A finales del 2014, el colectivo Deidayvuelta empezó a trabajar “a favor de la producción de libros ilustrados de calidad, difusión de estas obras en espacios no convencionales y construcción de público infantil, juvenil y adulto interesado en la dimensión estética del libro”, para lo cual emplea “distintas estrategias como una línea editorial, proyectos de lectura en voz alta y talleres de ilustración”. Hasta el momento, ha lanzado tres libros con predominancia en la ilustración: Mestre Wilson, de Marco Chamorro; Vueltas por el universo, de Roger Ycaza, y Único en su especie, de Santiago González. Ha impartido talleres de dibujo dedicados a niños; talleres de mediación para la lectura con Liliana Moreno, especialista colombiana en este ámbito, y un taller teórico práctico sobre el libro-álbum a cargo de Istvan Schritter, reconocido autor, ilustrador y diseñador argentino.

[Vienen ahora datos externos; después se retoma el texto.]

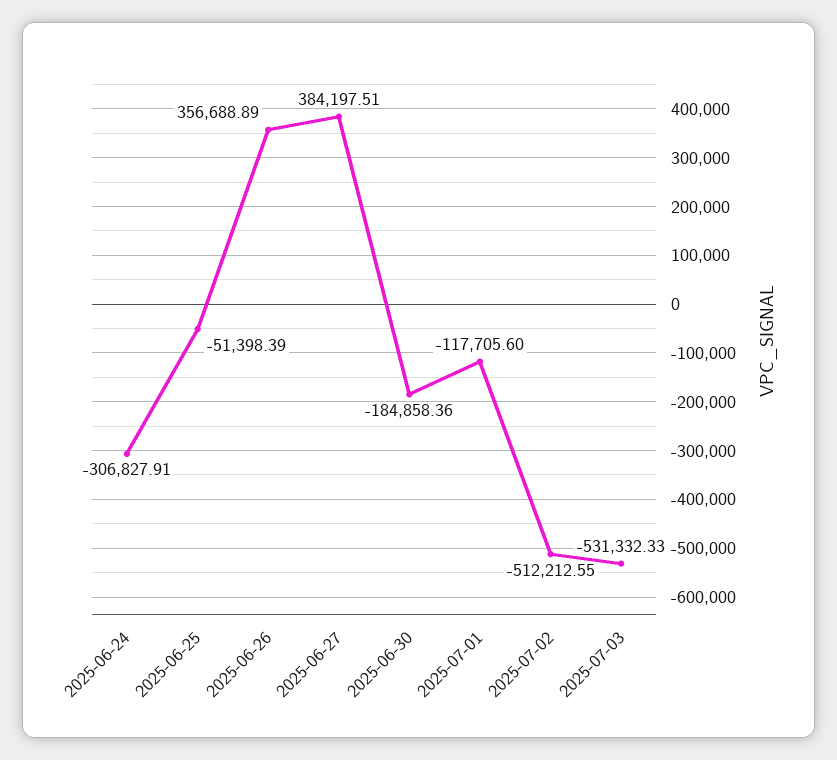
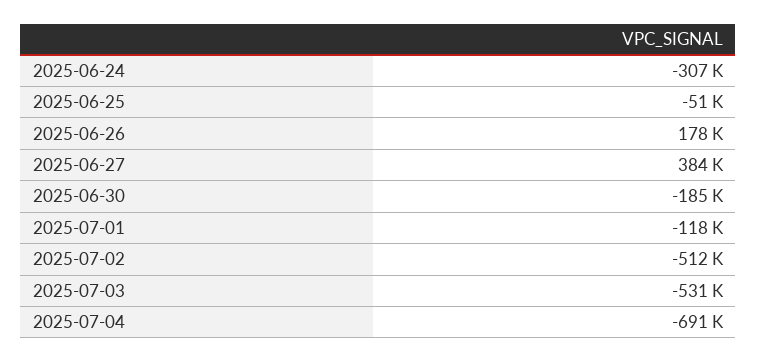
2025-06-26: 356688.89 -> 178000
2025-07-04: none -> -691000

Es posible que el cambio provenga de iniciativas de pequeña envergadura, que quizá no se traduzca en un éxito de ventas, por lo menos inmediato, sino en maneras de crear y editar más audaces. Esta vez, tres iluminadores señalan el camino.
*Una versión previa de este artículo fue publicada en la revista Diners de enero del 2015. La presente es una versión escrita expresamente para La Barra Espaciadora.